The Iditarod is a unique event and unlike any other in the world. The race is over 1140 miles in some of the most beautiful yet extreme terrain known to man. For those of you who are not familiar with the Iditarod, it is an annual sled dog race held in Alaska. It can take anywhere from eleven to seventeen days to finish, although a new record was broken in 2002 by Martin Buser when he finished the race in eight days, twenty two hours, forty six minutes, and two seconds. Teams have been known to race through treacherous conditions in freezing cold temperatures and wind chills that can reach -100 degrees Fahrenheit. While most of the competitors are natives from Alaska, competitors from at lease fourteen countries have also completed the race. Martin Buser as previously mentioned was a Swiss competitor who won his first race in 1992 and then again in 2002.
Many parts of the Iditarod train were believed to be used by the Native American Inuit people hundreds of years prior to the race. The first means of communication and transportation in this part of Alaska used was the steamship, but during the months from October to June the most northern parts became icebound. Dog sleds began to be the only means of delivering mail, firewood, food, mining equipment, and other needed supplies between the trading posts. By the 1960s however, dog sledding was hardly seen as the use of snowmobiles had become a more popular and fast way to travel.
The very first dog sled race was extremely popular with the Natives to Alaska and was held in 1908. It ran 408 miles from Nome to Candle and then back; Alexander Allan, or “Scotty” was the man who started it all. These initial races introduced the Siberian Huskies to Alaska and they were soon found to be the favorite among dog racing. The main route of the Iditarod extended 938 miles from Seward in the south to Nome in the northwest. Walter Goodwin was the first to survey the land. It was then cleared and marked by the Alaska Road Commission in 1910 and 1911, making the entire area 2450 miles long. Modern Racers today follow much of the same parts of that historic trail.
More than fifty Mushers enter the race each year in hopes of a victory. Some are professionals who actually make a living selling their dogs and running sled dog tours. Others are amateurs that make their living from hunting, fishing, or other seasonal jobs, or such people as lawyers, doctors, and even biologists. Only experienced mushers are allowed to enter and compete in the Iditarod however. If you are new to mushing, or a “rookie” you must pre-qualify by finishing an array of qualifying races before you are allowed to run in the Iditarod. The entry fees for one musher can be anywhere between $20,000 to $30,000 but can vary depending on what kind of dogs you have, what you feed them, and how you choose to live during those grueling three weeks. Most modern teams can use between $10,000 to $40,000 running their team, and some of the top sled teams have spent $80,000 to $100,000.
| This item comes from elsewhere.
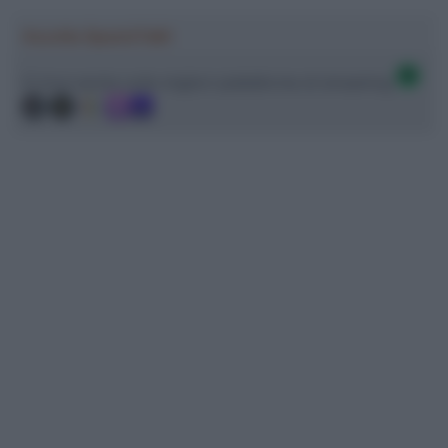
Ascolta SpazioTalk!
Ci trovi anche sulle migliori piattaforme di streaming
The original sled dogs were the Alaskan malamutes which were bred from wolves. They were crossbred with the Alaskan huskies, hounds, setters, German shepherds and wolves because of black market demands. Siberian huskies were introduced in the 20th Century and became the most popular racing breed. The racing dogs today are bred and trained for toughness, endurance, good attitude, and of course the desire to run. There has been some controversy with animal rights groups since the beginning of the races. Animal protection activists say that the Iditarod is dog abuse, and does not qualify as a test for human perseverance. They are critical of the races because some dogs have died and been severely injured during the race. Their case has been justified in some instances wherein the competitors have been suspended for abusing their dogs.
The Iditarod is unique in itself because you can’t compare it to any other race in the world. With the unknown terrain and weather conditions you never know what you’re up against.